Juan Martín Posadas
Juan Martín Posadas

La polarización política

La polarización política no es un riesgo ni una amenaza para el Uruguay de hoy. Es una realidad.

Es un mal actualísimo, una enfermedad en curso. No nos hagamos ilusiones. La comparación con la Argentina es muy cómoda y muy fácil porque al lado de ese espanto nos sentimos muy bien. Es un engaño; autoengaño.

La primera y más fácil reacción ante la constatación alarmante de ese mal es apelar a la identificación del causante, acusarlo, cargarlo con toda la responsabilidad y dar por terminada allí toda acción profiláctica. Primer y gravísimo error. La atribución de culpabilidades es el camino más directo hacia la potenciación y prolongación del mal. Para cuidarme de eso en lo que sigue no voy a usar nombres propios: voy a razonar en términos teóricos.

Polarización habla de dos. El primer paso eficiente hacia la neutralización del mal sería tratar de que los dos polos percibieran el daño que tal actitud genera no solo para el conjunto de la sociedad sino en particular para ambos lados, para ambos protagonistas. Se trata de un perjuicio que las dos partes se infligen a sí mismos.

El discurso político típico de la polarización es el construido sobre la descalificación del adversario en los términos más virulentos y agresivos posibles. Ese discurso es autocomplaciente, gratifica a sus propulsores, parece efectivo porque enardece a la hinchada, a los más extremistas de cada partido (sus respectivos talibanes).

Pero es un discurso que perjudica a ambos en cuanto está pensado sobre el supuesto -totalmente erróneo- de que no existen otros actores políticos, que la totalidad de la ciudadanía se reparte entre ellos dos.
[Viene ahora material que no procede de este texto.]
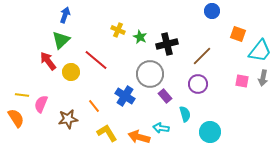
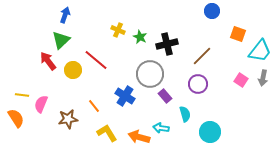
yellow circle: moved 2 px right, 2 px up
pink square: moved 1 px left, 1 px up; rotated 24 degrees clockwise
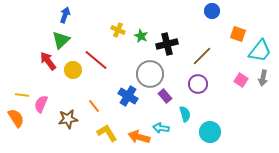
green star: moved 1 px right, 1 px up
blue cross: moved 3 px right
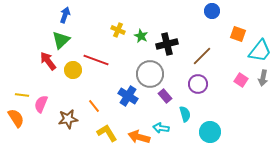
red line: rotated 20 degrees counterclockwise
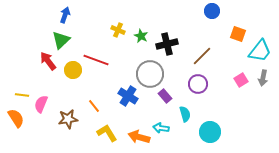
pink square: rotated 24 degrees clockwise
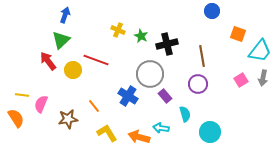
brown line: rotated 55 degrees counterclockwise
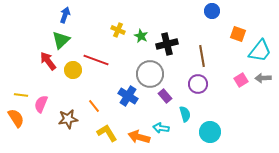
gray arrow: rotated 77 degrees clockwise
yellow line: moved 1 px left
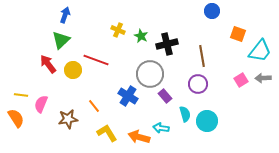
red arrow: moved 3 px down
cyan circle: moved 3 px left, 11 px up
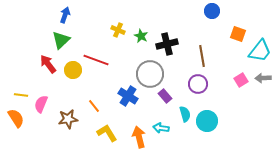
orange arrow: rotated 60 degrees clockwise
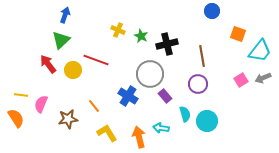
gray arrow: rotated 21 degrees counterclockwise
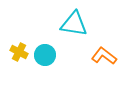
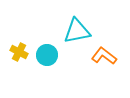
cyan triangle: moved 3 px right, 7 px down; rotated 20 degrees counterclockwise
cyan circle: moved 2 px right
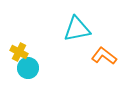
cyan triangle: moved 2 px up
cyan circle: moved 19 px left, 13 px down
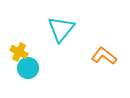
cyan triangle: moved 16 px left; rotated 40 degrees counterclockwise
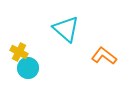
cyan triangle: moved 5 px right; rotated 28 degrees counterclockwise
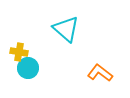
yellow cross: rotated 18 degrees counterclockwise
orange L-shape: moved 4 px left, 17 px down
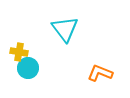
cyan triangle: moved 1 px left; rotated 12 degrees clockwise
orange L-shape: rotated 15 degrees counterclockwise
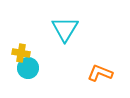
cyan triangle: rotated 8 degrees clockwise
yellow cross: moved 2 px right, 1 px down
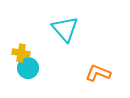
cyan triangle: rotated 12 degrees counterclockwise
orange L-shape: moved 2 px left
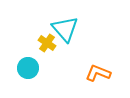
yellow cross: moved 26 px right, 10 px up; rotated 24 degrees clockwise
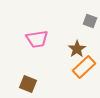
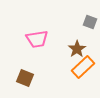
gray square: moved 1 px down
orange rectangle: moved 1 px left
brown square: moved 3 px left, 6 px up
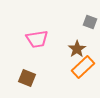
brown square: moved 2 px right
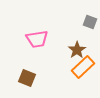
brown star: moved 1 px down
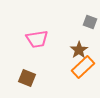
brown star: moved 2 px right
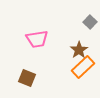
gray square: rotated 24 degrees clockwise
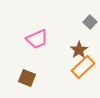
pink trapezoid: rotated 15 degrees counterclockwise
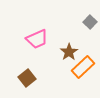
brown star: moved 10 px left, 2 px down
brown square: rotated 30 degrees clockwise
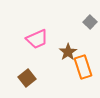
brown star: moved 1 px left
orange rectangle: rotated 65 degrees counterclockwise
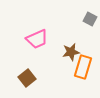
gray square: moved 3 px up; rotated 16 degrees counterclockwise
brown star: moved 3 px right; rotated 24 degrees clockwise
orange rectangle: rotated 35 degrees clockwise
Y no es así ni por asomo. La realidad es que la mayoría de la ciudadanía, por un motivo o por otro, no está en ninguno de los dos extremos. Está en el medio. Está observando. Y se amedrenta (con razón) por los exabruptos y no se siente atraída hacia partidos que se componen de extremistas o los aceptan en sus lugares de dirección. En consecuencia, el discurso y la actitud extremista impiden el crecimiento en los parti- dos polarizados. Ellos mismos se cierran la posibilidad de crecer.

La polarización se produce siempre y solamente cuando los dos polos tienen más o menos la misma envergadura o un peso político parejo. Esta relativa paridad genera en las respectivas dirigencias políticas polarizadas (o por lo menos en una) la convicción subconsciente de que no van a necesitar, en ningún futuro previsible, negociar o aliarse con nadie para gobernar. Sobre esa base gana pie un supuesto erróneo a dos puntas: cada uno piensa que tiene medio país a su favor y le falta solo un pelito para ser mayoría absoluta y, segundo, cada uno piensa que es posible gobernar con medio país en contra.

La historia política del Uruguay, ardorosa y combativa tantas veces, siempre mantuvo la sensatez de dejar puertas abiertas para la negociación, el compromiso y el acuerdo. El futuro nunca fue imaginado como el espacio único y despejado de donde hubiera sido desalojado completamente el adversario. El futuro fue siempre imaginado como el lugar de la coexistencia; las partes en pugna (que durante muchos años fueron dos) entendieron siempre que se trataba del futuro del Uruguay y no solo de una parte. Más bien que no habría ningún futuro consistente para el Uruguay si no estaban todas las partes. Todo eso se ha perdido de vista hoy.